A Reflection on Tiananmen, Hong Kong, and the Corona Virus
As the worst pandemic in modern history continues to plague the world, we once again observe the anniversary of the Tiananmen Square Massacre.
On this day, I have been thinking about the connection between the two seemingly isolated tragedies, 31 years apart.
The brave students in Tiananmen Square demanded political reforms to make the government more transparent and responsible. But the communist regime responded with machine guns and rolling tanks. As a result, political reform ceased, and the government has become even more blatant in its repression and corruption.
Today, 31 years later, it is a well-established fact that if, when the coronavirus first broke out in Wuhan, there had been any space in society and government to sound the alarm; if the government had not suppressed the truth and misled the world; hundreds of thousands of lives would have been saved.
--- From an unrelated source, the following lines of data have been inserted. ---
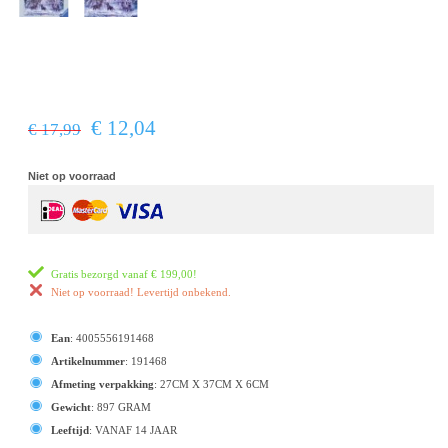
€ 12,04
€ 17,99
Niet op voorraad
Gratis bezorgd vanaf
€ 199,00
!
Niet op voorraad! Levertijd onbekend.
Ean
:
4005556191468
Artikelnummer
:
191468
Afmeting verpakking
:
27CM X 37CM X 6CM
Gewicht
:
897 GRAM
Leeftijd
:
VANAF 14 JAAR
By the same token, if the Communist Party, instead of slaughtering the Tiananmen protesters, had accepted their requests for political reform, the world would not have been plunged into the catastrophe we are experiencing today. This is an example of the principle that when a regime runs roughshod on its own people, it will sooner or later bring disasters beyond its border, one way or another.
Everyone should be reminded of this lesson: the difference made by freedom and democracy is not only whether we have a life of dignity and individual fulfillment, but very often the difference between life and death.
The people of Hong Kong know it well. Carrying on the Tiananmen spirit, they are putting their lives on line to defend their freedom and push for democracy. Under the cover of the pandemic, Beijing is intensifying crackdowns on the people of Hong Kong, aiming to kill their hope by suppressing the space for freedom of expression to zero, as it did 31 years ago in China.
But the people of Hong Kong will not give up. They will fight through to a free future. So will we. Today, there can be no better way to commemorate our fallen brothers and sisters 31 years ago than standing with Hong Kong.
Our memory today is not just a sad recollection. Our memory concerns life and death. Whenever we think of those young lives lost, and of so many unnecessary deaths today, we need to challenge ourselves to ask how we can live, so those sacrifices will not have been in vain. Let us work, together, to ensure that they were not.
Rest in peace my dear brothers and sisters of Tiananmen. Rest in peace our fellow human beings who died of the corona virus.